Aidoann gave Ael a glance half humorous and half annoyed. “I would have thought you intended to find a cave in the mountains above the Firefalls and go into retirement there,
khre’Riov.
‘No more cities for me, no more shipboard life, I’m going to go up the mountain and be a hermit,’ that’s what you’ve always said. Have you made a change in career plans and not told us?”

“Oh, of course,” Ael said. “Indeed, why stop at Praetor—why not make myself Ruling Queen?” Then Ael wrinkled her nose in disgust; even as a joke there was nothing particularly funny about it. “You must forgive me,” she said to Aidoann, “but you tempted me to it. I was serious, though. If there were nothing to stop us—where would you go?”

Aidoann looked a little unfocused all of a sudden. “Masariv again, I suppose, assuming that the Empire hasn’t moved all the people off it and scorched its earth. My folk were never terribly cooperative colonists, and we see from
the bulletins that much worse has been done to places that hewed far closer to their loyalties than we Marasivsu did.” She looked thoughtful. “My House—how many of them are left now, I wonder? We were never a big family, and even so the House-home was small for us. There was always talk about ‘fusing’ with some other House; but while she lived my mother would never hear of it. And where my father and brothers might be now—”

Aidoann broke off suddenly, before the wistful look became too sorrowful. “But, Ael, my shame to complain.
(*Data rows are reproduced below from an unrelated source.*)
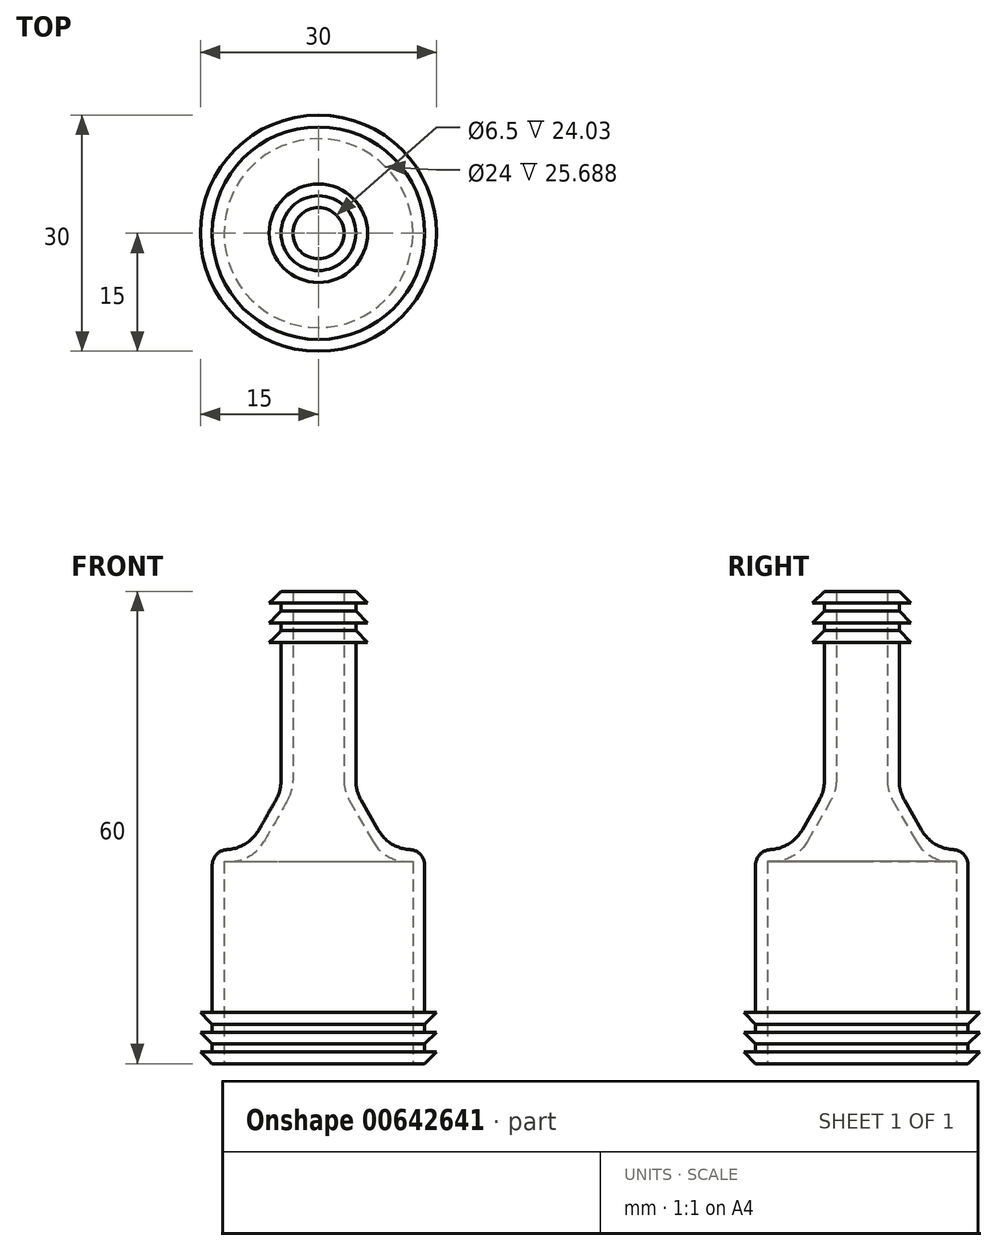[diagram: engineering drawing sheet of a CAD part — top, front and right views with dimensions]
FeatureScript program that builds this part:
annotation { "Feature Type Name" : "Feature", "Feature Type Description" : "" }
export const myFeature = defineFeature(function(context is Context, id is Id, definition is map)
    precondition{}
    {
        {
            var Q0;
            Q0=qCreatedBy(makeId("Front.planeOp"),FACE);
            var sketch = newSketch(context, id + "F0", { "sketchPlane" : qUnion([Q0])});
            skLineSegment(sketch, "E0", {"start": v(0, 0) * mm, "end": v(0, 86.11) * mm, "construction": true});
            skLineSegment(sketch, "E1", {"start": v(-13.5, 1.5) * mm, "end": v(-13.5, 2.5) * mm});
            skLineSegment(sketch, "E2", {"start": v(-13.5, 27.19) * mm, "end": v(-11.9, 27.19) * mm});
            skLineSegment(sketch, "E3", {"start": v(-4.75, 35.97) * mm, "end": v(-4.75, 53.5) * mm});
            skLineSegment(sketch, "E4.0", {"start": v(-3.25, 35.97) * mm, "end": v(-3.25, 60) * mm});
            skLineSegment(sketch, "E4.1", {"start": v(-12, 25.69) * mm, "end": v(-11.26, 25.69) * mm});
            skLineSegment(sketch, "E4.2", {"start": v(-12, 0) * mm, "end": v(-12, 25.69) * mm});
            skLineSegment(sketch, "E5", {"start": v(-13.5, 0) * mm, "end": v(-12, 0) * mm});
            skLineSegment(sketch, "E6", {"start": v(-4.75, 60) * mm, "end": v(-3.25, 60) * mm});
            skLineSegment(sketch, "E7", {"start": v(-15, 0) * mm, "end": v(-15, 63.37) * mm, "construction": true});
            skLineSegment(sketch, "E8", {"start": v(-13.5, 0) * mm, "end": v(-15, 1.5) * mm});
            skLineSegment(sketch, "E9", {"start": v(-15, 1.5) * mm, "end": v(-13.5, 1.5) * mm});
            skLineSegment(sketch, "E10", {"start": v(-13.5, 2.5) * mm, "end": v(-15, 4) * mm});
            skLineSegment(sketch, "E11", {"start": v(-15, 4) * mm, "end": v(-13.5, 4) * mm});
            skLineSegment(sketch, "E12", {"start": v(-13.5, 5) * mm, "end": v(-15, 6.5) * mm});
            skLineSegment(sketch, "E13", {"start": v(-15, 6.5) * mm, "end": v(-13.5, 6.5) * mm});
            skLineSegment(sketch, "E14.trimOffspring", {"start": v(-13.5, 6.5) * mm, "end": v(-13.5, 27.19) * mm});
            skLineSegment(sketch, "E15.trimOffspring", {"start": v(-13.5, 4) * mm, "end": v(-13.5, 5) * mm});
            skLineSegment(sketch, "E16", {"start": v(-6.25, 66.68) * mm, "end": v(-6.25, 31.16) * mm, "construction": true});
            skLineSegment(sketch, "E17", {"start": v(-4.75, 60) * mm, "end": v(-6.25, 58.5) * mm});
            skLineSegment(sketch, "E18", {"start": v(-6.25, 58.5) * mm, "end": v(-4.75, 58.5) * mm});
            skLineSegment(sketch, "E19", {"start": v(-4.75, 57.5) * mm, "end": v(-6.25, 56) * mm});
            skLineSegment(sketch, "E20", {"start": v(-6.25, 56) * mm, "end": v(-4.75, 56) * mm});
            skLineSegment(sketch, "E21", {"start": v(-4.75, 55) * mm, "end": v(-6.25, 53.5) * mm});
            skLineSegment(sketch, "E22", {"start": v(-6.25, 53.5) * mm, "end": v(-4.75, 53.5) * mm});
            skLineSegment(sketch, "E23", {"start": v(-5.4, 33.5) * mm, "end": v(-7.56, 29.71) * mm});
            skLineSegment(sketch, "E24", {"start": v(-3.9, 33.5) * mm, "end": v(-6.92, 28.21) * mm});
            skLineSegment(sketch, "E25.trimOffspring", {"start": v(-4.75, 57.5) * mm, "end": v(-4.75, 58.5) * mm});
            skLineSegment(sketch, "E26.trimOffspring", {"start": v(-4.75, 55) * mm, "end": v(-4.75, 56) * mm});
            skPoint(sketch, "E27.visualSharp", {"position": v(-3.25, 34.64) * mm});
            skArc(sketch, "E27.filletArc", {"start": v(-3.9, 33.5) * mm, "mid": v(-3.42, 34.69) * mm, "end": v(-3.25, 35.97) * mm});
            skPoint(sketch, "E28.visualSharp", {"position": v(-4.75, 34.64) * mm});
            skArc(sketch, "E28.filletArc", {"start": v(-5.4, 33.5) * mm, "mid": v(-4.92, 34.69) * mm, "end": v(-4.75, 35.97) * mm});
            skPoint(sketch, "E29.visualSharp", {"position": v(-8.36, 25.69) * mm});
            skArc(sketch, "E29.filletArc", {"start": v(-11.26, 25.69) * mm, "mid": v(-8.75, 26.36) * mm, "end": v(-6.92, 28.21) * mm});
            skPoint(sketch, "E30.visualSharp", {"position": v(-9, 27.19) * mm});
            skArc(sketch, "E30.filletArc", {"start": v(-11.9, 27.19) * mm, "mid": v(-9.4, 27.86) * mm, "end": v(-7.56, 29.71) * mm});
            skSolve(sketch);
        }
        {
            var Q0;
            Q0 = qSketchRegion(id + "F0", true);
            var Q1;
            Q1=sQuery(id+"F0.wireOp",EDGE,"E0");
            revolve(context, id + "F1", {"entities" : qUnion([Q0]), "axis" : qUnion([Q1]), "revolveType" : RevolveType.FULL});
        }
        {
            var Q0;
            Q0=makeQuery(id+"F1.opRevolve","SWEPT_EDGE",EDGE,{"disambiguationData":[OSD([sQuery(id+"F0.wireOp",EDGE,"E2"),sQuery(id+"F0.wireOp",EDGE,"E14.trimOffspring")])]});
            fillet(context, id + "F2", {"entities" : qUnion([Q0]), "radius" : 2 * mm, "tangentPropagation" : true, "allowEdgeOverflow" : false});
        }
    });
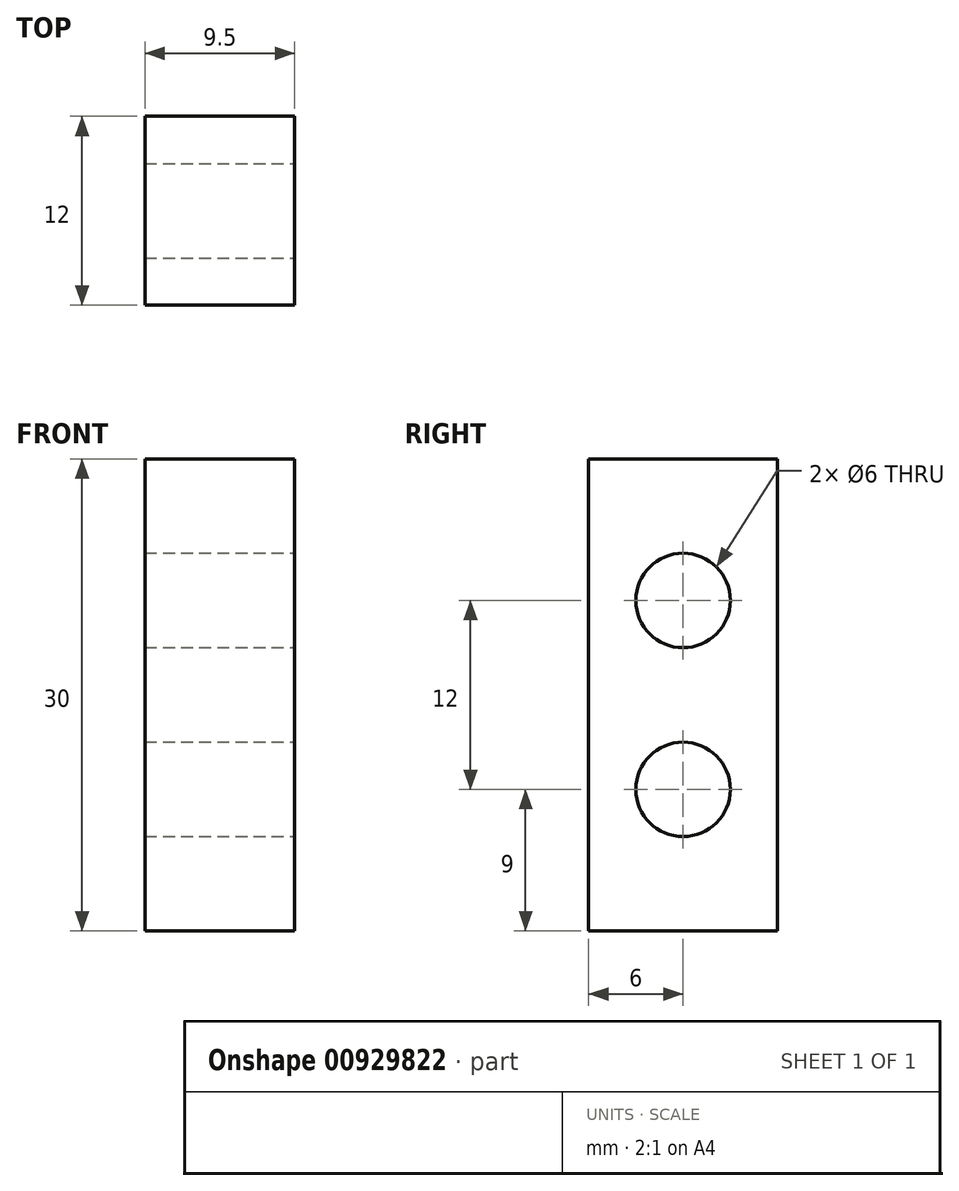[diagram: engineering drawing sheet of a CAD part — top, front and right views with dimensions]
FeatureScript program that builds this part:
annotation { "Feature Type Name" : "Feature", "Feature Type Description" : "" }
export const myFeature = defineFeature(function(context is Context, id is Id, definition is map)
    precondition{}
    {
        {
            var Q0;
            Q0=qCreatedBy(makeId("Right.planeOp"),FACE);
            var sketch = newSketch(context, id + "F0", { "sketchPlane" : qUnion([Q0])});
            skLineSegment(sketch, "E0", {"start": v(-12, 0) * mm, "end": v(-12, 30) * mm});
            skLineSegment(sketch, "E1", {"start": v(-12, 30) * mm, "end": v(0, 30) * mm});
            skLineSegment(sketch, "E2", {"start": v(-12, 0) * mm, "end": v(0, 0) * mm});
            skLineSegment(sketch, "E3", {"start": v(0, 0) * mm, "end": v(0, 30) * mm});
            skSolve(sketch);
        }
        {
            var Q0;
            Q0=makeQuery(id+"F0.imprint","IMPRINT",FACE,{"disambiguationData":[TD([[makeQuery(id+"F0.imprint","IMPRINT",EDGE,{"derivedFrom":sQuery(id+"F0.wireOp",EDGE,"E0")}),-1.0]])]});
            extrude(context, id + "F1", {"entities" : qUnion([Q0]), "depth" : 9.5 * mm, "offsetDistance" : 25 * mm});
        }
        {
            var Q0;
            Q0=makeQuery(id+"F1.opExtrude","CAP_FACE",FACE,{"disambiguationData":[OSD([sQuery(id+"F0.wireOp",EDGE,"E0"),sQuery(id+"F0.wireOp",EDGE,"E1"),sQuery(id+"F0.wireOp",EDGE,"E2"),sQuery(id+"F0.wireOp",EDGE,"E3")])],"isStart":false});
            var sketch = newSketch(context, id + "F2", { "sketchPlane" : qUnion([Q0])});
            skLineSegment(sketch, "E4", {"start": v(-6, 0) * mm, "end": v(-6, 9) * mm});
            skLineSegment(sketch, "E5", {"start": v(-6, 9) * mm, "end": v(-6, 21) * mm});
            skSolve(sketch);
        }
        {
            var Q0;
            Q0=sQuery(id+"F2.wireOp",VERTEX,"E4.end");
            var Q1;
            Q1=makeQuery(id+"F1.opExtrude","SWEPT_BODY",BODY,{"disambiguationData":[OSD([sQuery(id+"F0.wireOp",EDGE,"E0"),sQuery(id+"F0.wireOp",EDGE,"E1"),sQuery(id+"F0.wireOp",EDGE,"E2"),sQuery(id+"F0.wireOp",EDGE,"E3")])]});
            hole(context, id + "F3", {"style" : HoleStyle.SIMPLE, "endStyle" : HoleEndStyle.THROUGH, "holeDiameter" : 6 * mm, "majorDiameter" : 5 * mm, "isTappedThrough" : true, "tappedDepth" : 12 * mm, "tapClearance" : 3, "locations" : qUnion([Q0]), "scope" : qUnion([Q1])});
        }
        {
            var Q0;
            Q0=sQuery(id+"F2.wireOp",VERTEX,"E5.end");
            var Q1;
            Q1=makeQuery(id+"F1.opExtrude","SWEPT_BODY",BODY,{"disambiguationData":[OSD([sQuery(id+"F0.wireOp",EDGE,"E0"),sQuery(id+"F0.wireOp",EDGE,"E1"),sQuery(id+"F0.wireOp",EDGE,"E2"),sQuery(id+"F0.wireOp",EDGE,"E3")])]});
            hole(context, id + "F4", {"style" : HoleStyle.SIMPLE, "endStyle" : HoleEndStyle.THROUGH, "holeDiameter" : 6 * mm, "majorDiameter" : 5 * mm, "isTappedThrough" : true, "tappedDepth" : 12 * mm, "tapClearance" : 3, "locations" : qUnion([Q0]), "scope" : qUnion([Q1])});
        }
    });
It was far harder for you; you are all your own House now. I feel selfish, saying anything.”

Ael shook her head. “Now then, cousin,” she said, and for the first time wished the term spoke to a genuine family relationship rather than just one of close companionship. “Don’t feel that you’ve troubled me. I was more curious about where I should look for you when all this is over and we’re all rich and free to go where we please.”

Aidoann smiled, a wry look. “From your mouth to the Elements’ ears,
khre’Riov,
assuming that They have ears. Meanwhile you haven’t much farther to look for me than my quarters. Will you be all right alone here for a while? It’s coming to my rest time, and Himif should be up here to handle comms, this shift, but I told him not to rush. He was helping the master engineer with something.”